In one of his final decisions in office this week, President Barack Obama commuted the 35-year prison sentence given to Chelsea Manning, the former Army whistleblower who was convicted in 2013 of giving the media thousands of confidential government documents, some of which revealed Pentagon abuses in Iraq and Afghanistan. The punishment was excessive compared to that of defendants in other cases involving similar leaks of classified information, and after weighing all the factors, Mr. Obama made the wise and compassionate decision to release Ms. Manning, a transgender woman who has already served spent years in the U.S. military's maximum security prison for men at Fort Leavenworth, Kan. The president rightly concluded there's no public benefit to be derived by keeping her behind bars for decades more to come and that justice has already been served.

The president's clemency, as expected, was roundly condemned by GOP critics, who charged that such leniency would encourage people to believe they can leak government secrets with impunity. Perhaps they should spend seven years in Leavenworth and see what they consider lenient. It's also more than a little ironic that President Obama should be accused of laxness in such matters given that his administration has prosecuted more government whistleblowers for mishandling classified information than his 12 predecessors combined.

The comparison of Ms.
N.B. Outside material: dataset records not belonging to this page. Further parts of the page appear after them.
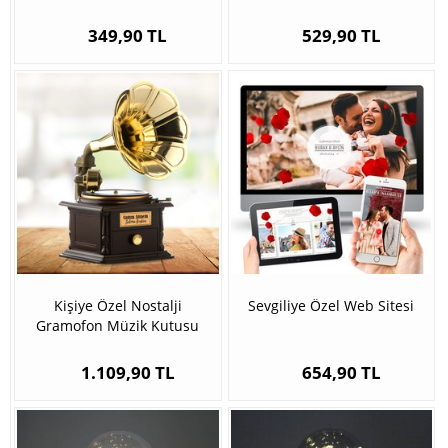
349,90 TL
529,90 TL
Kişiye Özel Nostalji
Sevgiliye Özel Web Sitesi
Gramofon Müzik Kutusu
1.109,90 TL
654,90 TL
Manning's leaks and the subsequent dump of classified material by former NSA contractor Edward Snowden remains a topic of much debate. In the eyes of Mr. Obama, Ms. Manning's leaks were embarrassing but not a threat to national security in the same way Mr. Snowden's were; hers were limited to low-level battlefield intelligence in Iraq and Afghanistan as well as diplomatic cables, but his revealed the highly secret means by which the government conducted electronic espionage around the globe. Others see Mr. Snowden as a greater hero in that his leaks exposed government conduct Americans were unaware of and often opposed to, and his disclosures prompted reforms.

What is beyond debate, though, is that Ms. Manning confessed her guilt, cooperated with authorities and made no attempt to flee the consequences of her actions. That's in stark contrast to the behavior of Mr. Snowden, who has sought asylum in Russia to escape being held accountable for his crimes.

Ms. Manning likely made her revelations under severe emotional duress related to her realization that she was transgender, and she has said she was motivated by an act of conscience that drove her to uncover what she believed was a pattern of misconduct among American troops in Iraq and Afghanistan that her fellow citizens should know about. Given those factors and her cooperation, she had no reason to expect the military's unprecedentedly harsh reaction to a crime that normally carries a maximum penalty of 10 years in prison. Her sentence of more than three decades in prison is precisely the sort of miscarriage of justice that the president's power to pardon or commute sentences was meant to address.

Ms. Manning's coming out as a transgender woman and her subsequent requests for the military to allow her to undergo gender reassignment surgery certainly made her continued confinement at Leavenworth problematic and have demonstrated how clueless the military is on issues involving its treatment of transgender people. Ms. Manning spent more than a year in solitary confinement at Fort Leavenworth, twice attempted suicide, and complained bitterly that prison officials didn't know how to deal with her health issues or appreciate the humiliation she experienced as a woman forced to live in a men's military prison. But that was not the reason for Mr. Obama's decision to provide clemency. He didn't even mention it when asked about it in his final news conference on Wednesday. Rather, the president was right to conclude that Ms. Manning has paid her debt to society, that justice has been served and that continuing to confine her serves no useful purpose.